(Source material Opens)
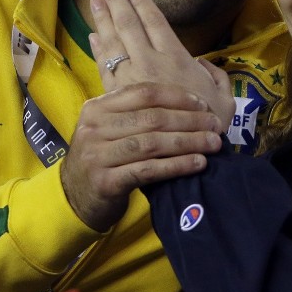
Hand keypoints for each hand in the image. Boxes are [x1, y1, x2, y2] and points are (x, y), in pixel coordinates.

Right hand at [60, 82, 222, 232]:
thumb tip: (187, 100)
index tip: (203, 104)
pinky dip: (177, 166)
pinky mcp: (106, 182)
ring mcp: (97, 155)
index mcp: (97, 107)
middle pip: (152, 118)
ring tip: (213, 144)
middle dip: (190, 121)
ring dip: (188, 142)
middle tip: (216, 125)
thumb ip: (136, 112)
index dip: (177, 97)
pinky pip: (149, 170)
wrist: (75, 197)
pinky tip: (198, 164)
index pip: (143, 93)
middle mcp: (94, 127)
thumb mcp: (110, 128)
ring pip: (152, 143)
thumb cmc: (104, 158)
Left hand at [89, 0, 235, 129]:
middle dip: (115, 0)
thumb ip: (214, 74)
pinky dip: (98, 49)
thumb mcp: (225, 97)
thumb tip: (202, 64)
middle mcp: (150, 63)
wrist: (184, 154)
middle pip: (128, 24)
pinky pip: (104, 66)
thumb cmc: (209, 125)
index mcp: (176, 58)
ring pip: (112, 42)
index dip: (141, 2)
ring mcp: (131, 79)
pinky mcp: (118, 96)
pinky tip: (93, 36)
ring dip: (102, 19)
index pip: (154, 21)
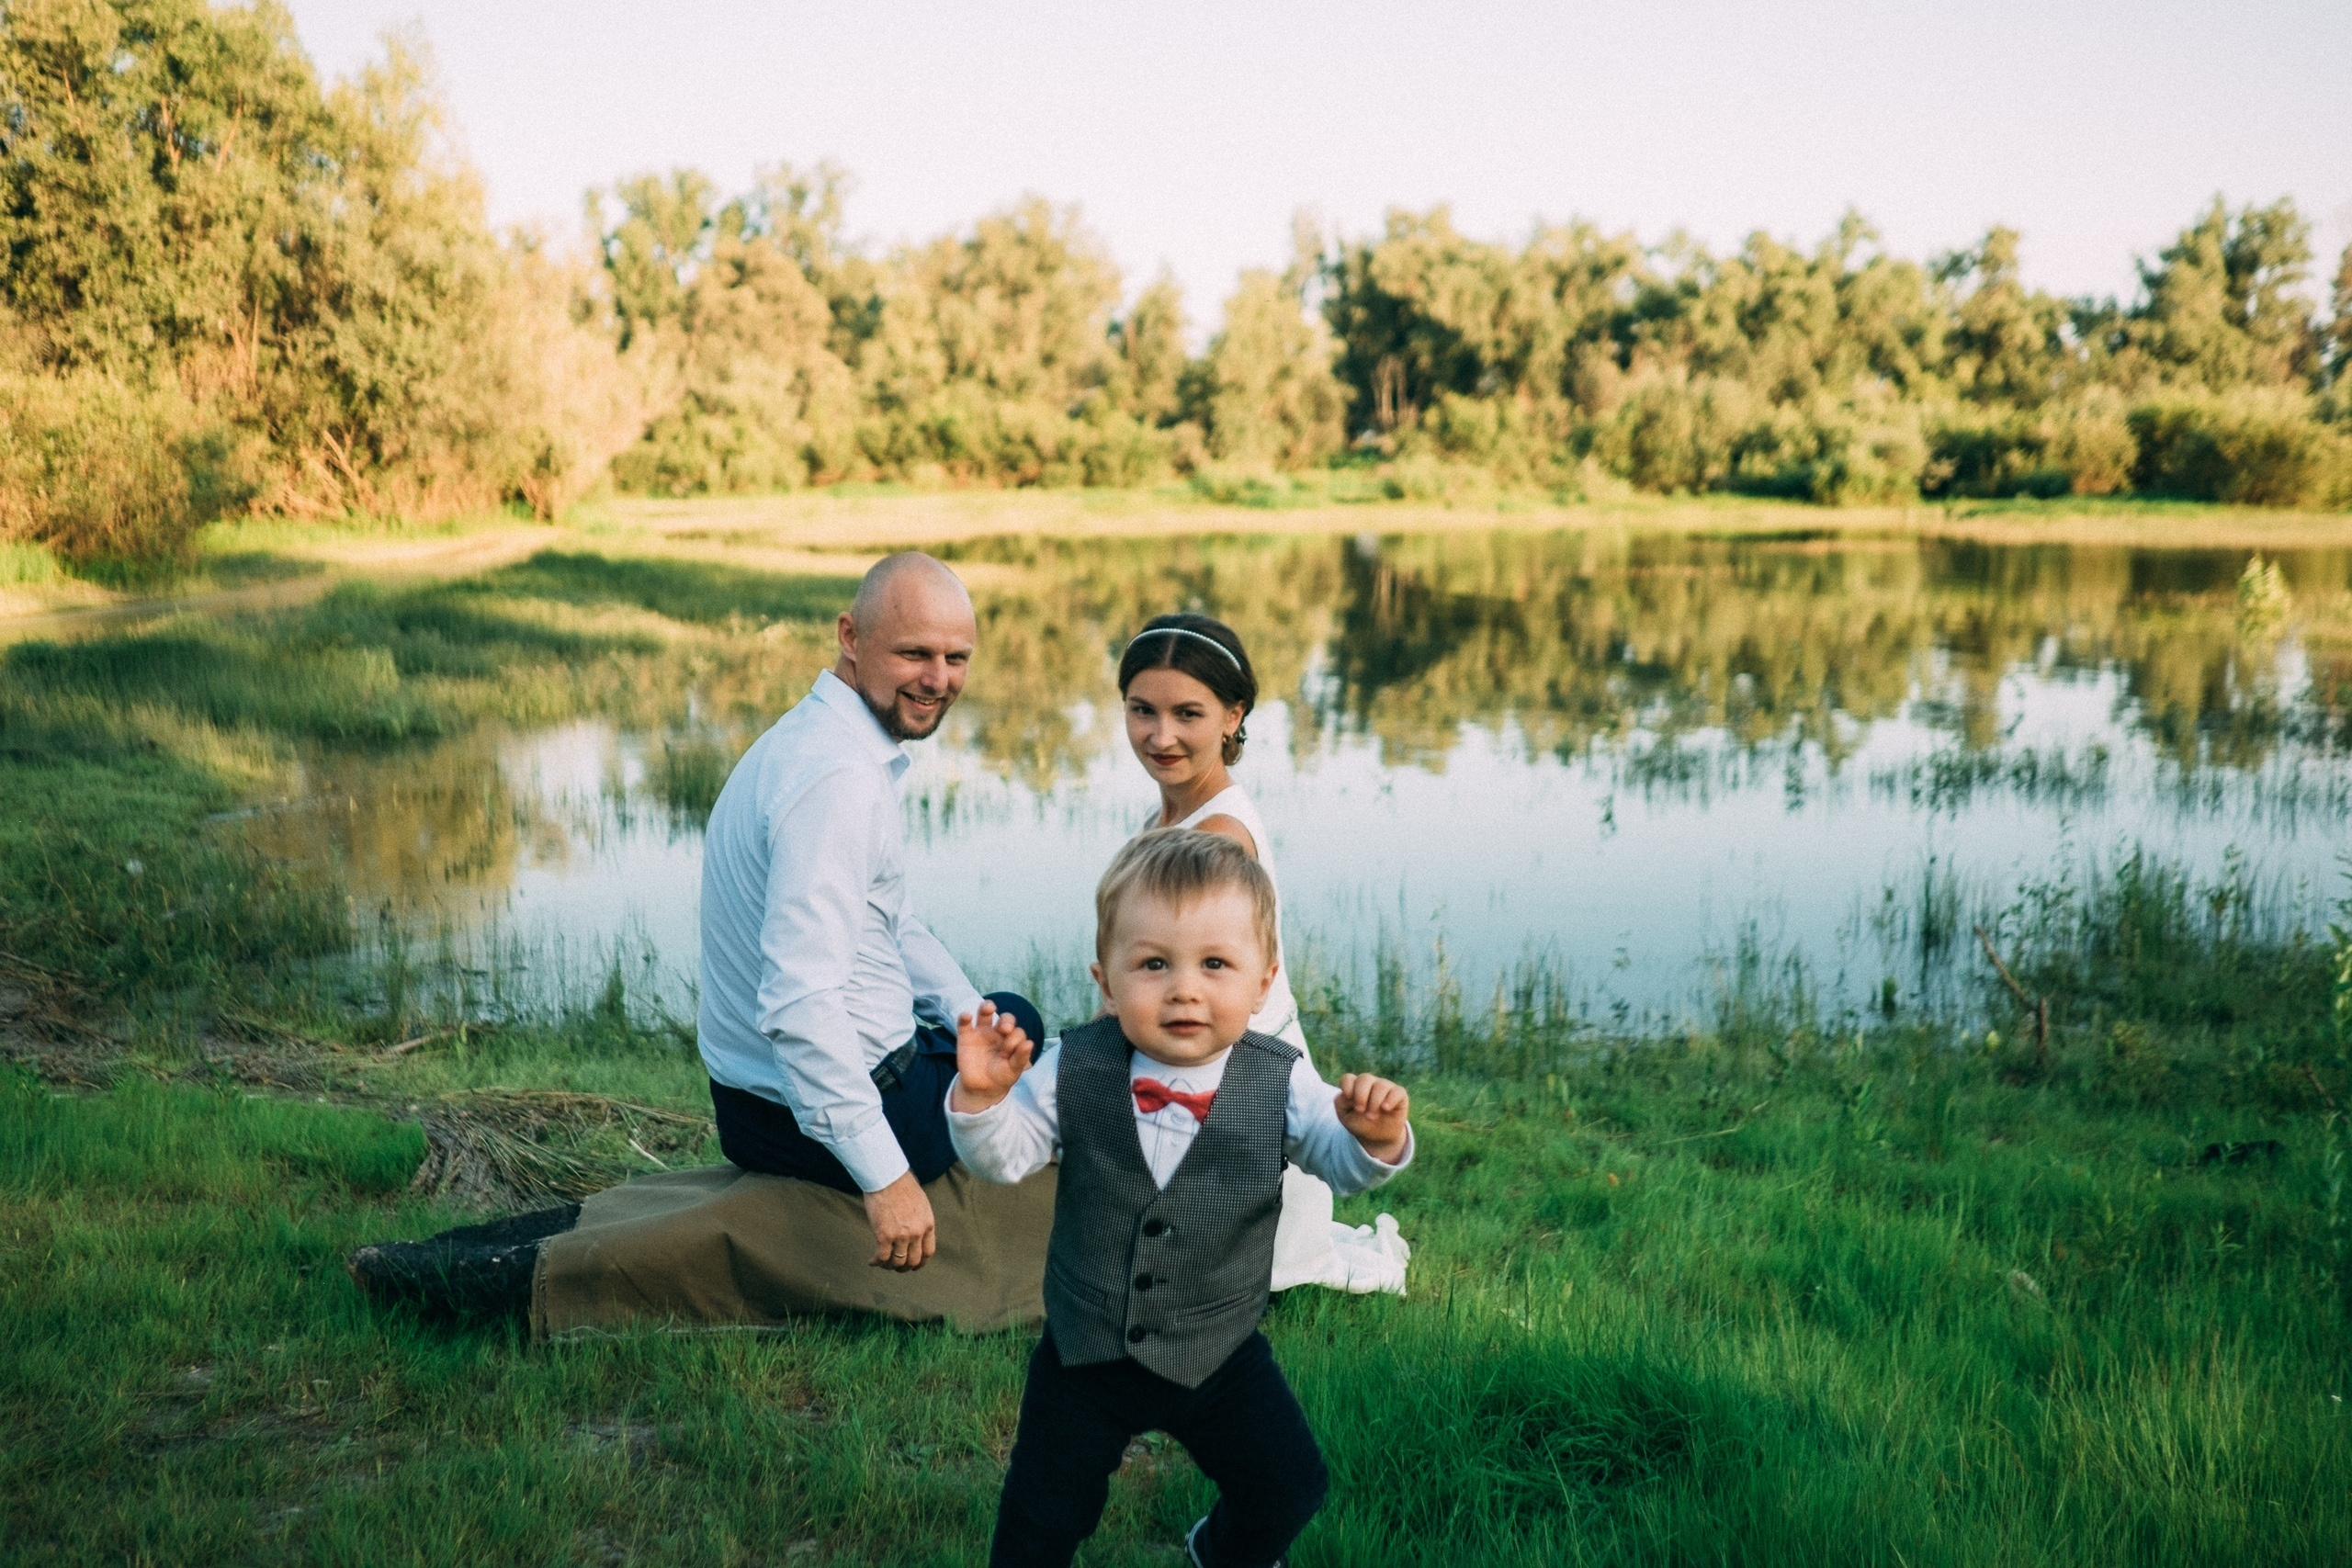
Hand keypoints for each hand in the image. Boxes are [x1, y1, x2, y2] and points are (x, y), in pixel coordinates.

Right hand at [863, 1171, 935, 1270]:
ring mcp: (902, 1235)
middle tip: (896, 1267)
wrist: (887, 1176)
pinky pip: (882, 1257)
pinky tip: (871, 1261)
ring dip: (889, 1266)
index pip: (928, 1252)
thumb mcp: (920, 1203)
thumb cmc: (901, 1184)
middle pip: (913, 1260)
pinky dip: (876, 1262)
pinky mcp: (884, 1235)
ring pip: (897, 1261)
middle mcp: (917, 1232)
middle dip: (904, 1268)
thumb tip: (915, 1230)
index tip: (914, 1266)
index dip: (920, 1263)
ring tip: (882, 1264)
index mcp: (928, 1224)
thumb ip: (920, 1219)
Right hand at [948, 998, 1033, 1112]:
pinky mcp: (966, 1037)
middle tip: (1005, 1029)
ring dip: (987, 1007)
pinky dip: (964, 1018)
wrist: (982, 1088)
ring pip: (985, 1014)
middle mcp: (998, 1033)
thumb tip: (1030, 1043)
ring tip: (989, 1007)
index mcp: (1012, 1039)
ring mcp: (982, 1033)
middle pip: (1005, 1018)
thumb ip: (1021, 1057)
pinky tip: (967, 1016)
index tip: (1010, 1052)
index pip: (1017, 1032)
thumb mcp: (1014, 1070)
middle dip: (1007, 1020)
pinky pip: (964, 1024)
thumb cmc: (1002, 1076)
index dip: (1015, 1039)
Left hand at [1334, 1073, 1410, 1164]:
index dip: (1347, 1087)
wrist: (1377, 1137)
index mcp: (1355, 1086)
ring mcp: (1385, 1087)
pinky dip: (1391, 1099)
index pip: (1349, 1079)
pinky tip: (1385, 1108)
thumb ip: (1340, 1103)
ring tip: (1372, 1116)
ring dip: (1374, 1102)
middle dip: (1361, 1095)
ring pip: (1381, 1085)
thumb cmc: (1359, 1123)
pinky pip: (1397, 1091)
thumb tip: (1348, 1094)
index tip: (1349, 1100)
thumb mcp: (1345, 1116)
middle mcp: (1370, 1083)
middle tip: (1360, 1111)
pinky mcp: (1399, 1095)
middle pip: (1364, 1078)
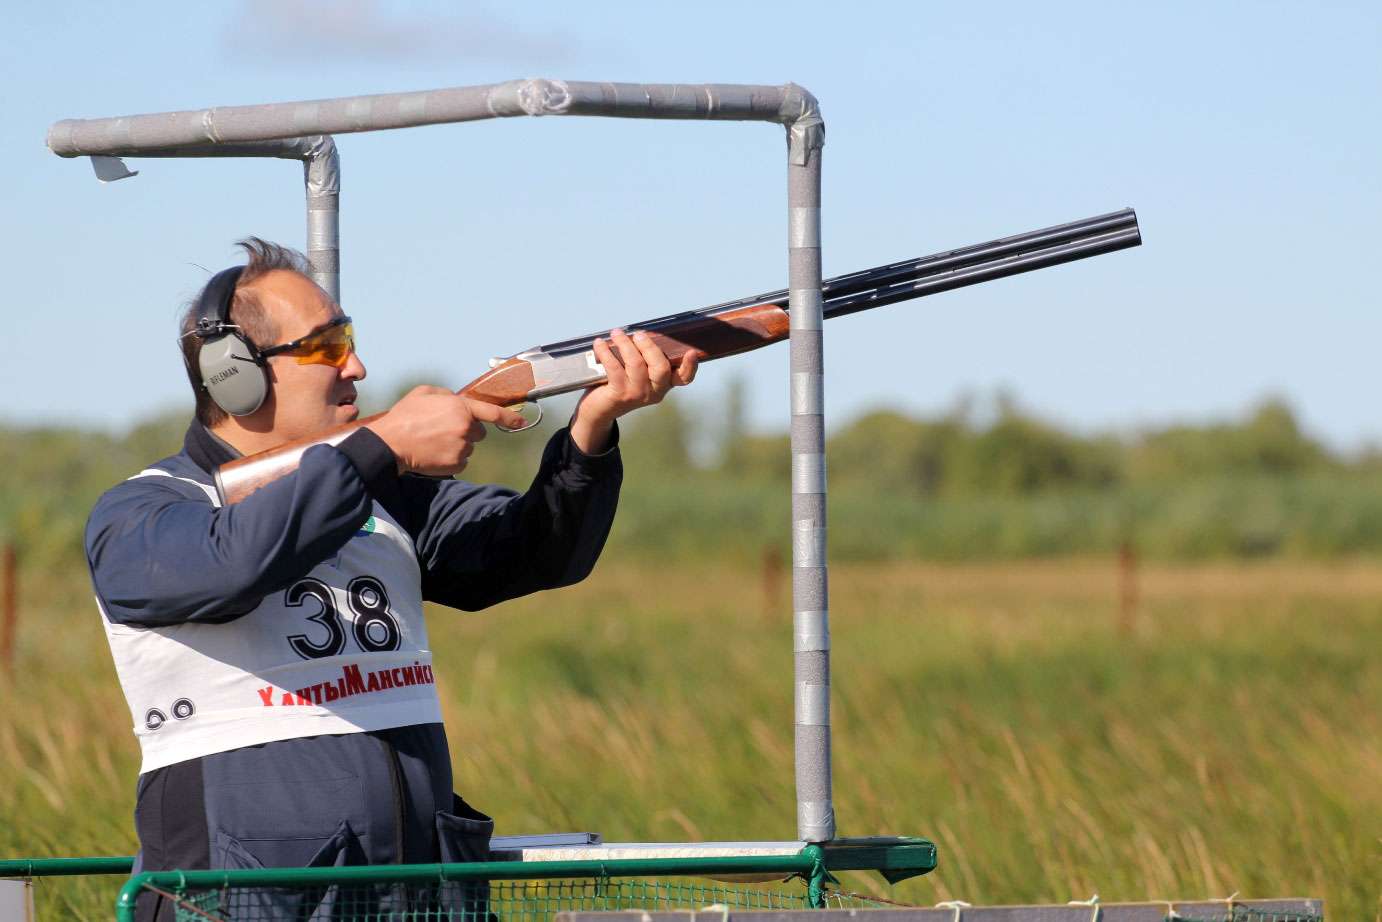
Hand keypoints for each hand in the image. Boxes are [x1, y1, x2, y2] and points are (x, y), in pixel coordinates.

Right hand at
(Source material Closes)
Please repeat the data above exactly as it appears, pictures excluded.

Answer box:
Hand keypoints for each hand in the image. Boxes are [x1, y1, x2, y2] and points are (x, y), in pixel coordinates.

Right hand at [60, 82, 222, 232]:
thumb tip: (187, 100)
index tip: (203, 104)
pinky dip: (177, 166)
pinky mcp: (106, 182)
ring mcp: (97, 155)
index mcp: (97, 107)
middle pip: (152, 118)
ring tip: (213, 144)
middle dip: (190, 121)
ring dip: (188, 142)
middle tip: (216, 125)
thumb ip: (136, 112)
index dip: (177, 97)
pinky pip: (149, 170)
wrist: (75, 197)
pinky tip: (198, 164)
index pip: (143, 93)
middle mcp: (94, 127)
thumb mcp: (110, 128)
ring pip: (152, 143)
thumb cmc: (104, 158)
Left hand at [89, 0, 235, 129]:
middle dip: (115, 0)
thumb ip: (214, 74)
pinky dip: (98, 49)
thumb mcp: (225, 97)
thumb tip: (202, 64)
middle mcp: (150, 63)
wrist: (184, 154)
middle pip: (128, 24)
pinky pip: (104, 66)
thumb cmc: (209, 125)
index mcp: (176, 58)
ring pip: (112, 42)
index dip: (141, 2)
ring mcp: (131, 79)
pinky mcp: (118, 96)
pinky tip: (93, 36)
ring dip: (102, 19)
index pip: (154, 21)
Hand keypoints for each hand in the image. Boxes are [x1, y1, x2, y2] and points are (x, y), in pixel coordinates.

Right hand at [863, 1171, 935, 1270]:
ring mcp: (902, 1235)
middle tip: (896, 1267)
wrist: (887, 1176)
pinky pip: (882, 1257)
pinky tip: (871, 1261)
ring dip: (889, 1266)
index pip: (928, 1252)
thumb mcp: (920, 1203)
thumb cmc: (901, 1184)
middle pip: (913, 1260)
pinky dip: (876, 1262)
pinky mcp: (884, 1235)
ring pip: (897, 1261)
middle mcp: (917, 1232)
middle dip: (904, 1268)
thumb tip: (915, 1230)
index tip: (914, 1266)
index dip: (920, 1263)
ring tip: (882, 1264)
index mcp: (928, 1224)
thumb ip: (920, 1219)
Right hand at [948, 998, 1033, 1112]:
pinky mcp: (966, 1037)
middle tip: (1005, 1029)
ring dip: (987, 1007)
pinky dip: (964, 1018)
wrist: (982, 1088)
ring pip: (985, 1014)
middle mcp: (998, 1033)
thumb tip: (1030, 1043)
ring tip: (989, 1007)
index mcp: (1012, 1039)
ring mcp: (982, 1033)
middle pip: (1005, 1018)
thumb ip: (1021, 1057)
pinky tip: (967, 1016)
index tip: (1010, 1052)
index pip: (1017, 1032)
thumb mcp: (1014, 1070)
middle dip: (1007, 1020)
pinky pip: (964, 1024)
thumb cmc: (1002, 1076)
index dip: (1015, 1039)
Left hand at [1334, 1073, 1410, 1164]:
index dip: (1347, 1087)
wrist: (1377, 1137)
index mcp: (1355, 1086)
ring mcp: (1385, 1087)
pinky dip: (1391, 1099)
index pip: (1349, 1079)
pinky tip: (1385, 1108)
thumb ip: (1340, 1103)
ring tip: (1372, 1116)
ring dip: (1374, 1102)
middle dip: (1361, 1095)
ring pip: (1381, 1085)
thumb cmc: (1359, 1123)
pinky pip: (1397, 1091)
thumb tip: (1348, 1094)
index tip: (1349, 1100)
thumb mcp: (1345, 1116)
middle mcp: (1370, 1083)
middle tip: (1360, 1111)
pinky mcp: (1399, 1095)
middle pip: (1364, 1078)
Hand keypoints for each hand in the image. Boxes are [x1, y1, x2, y2] and points are (x, y), in pixel coordinates.

Right hand at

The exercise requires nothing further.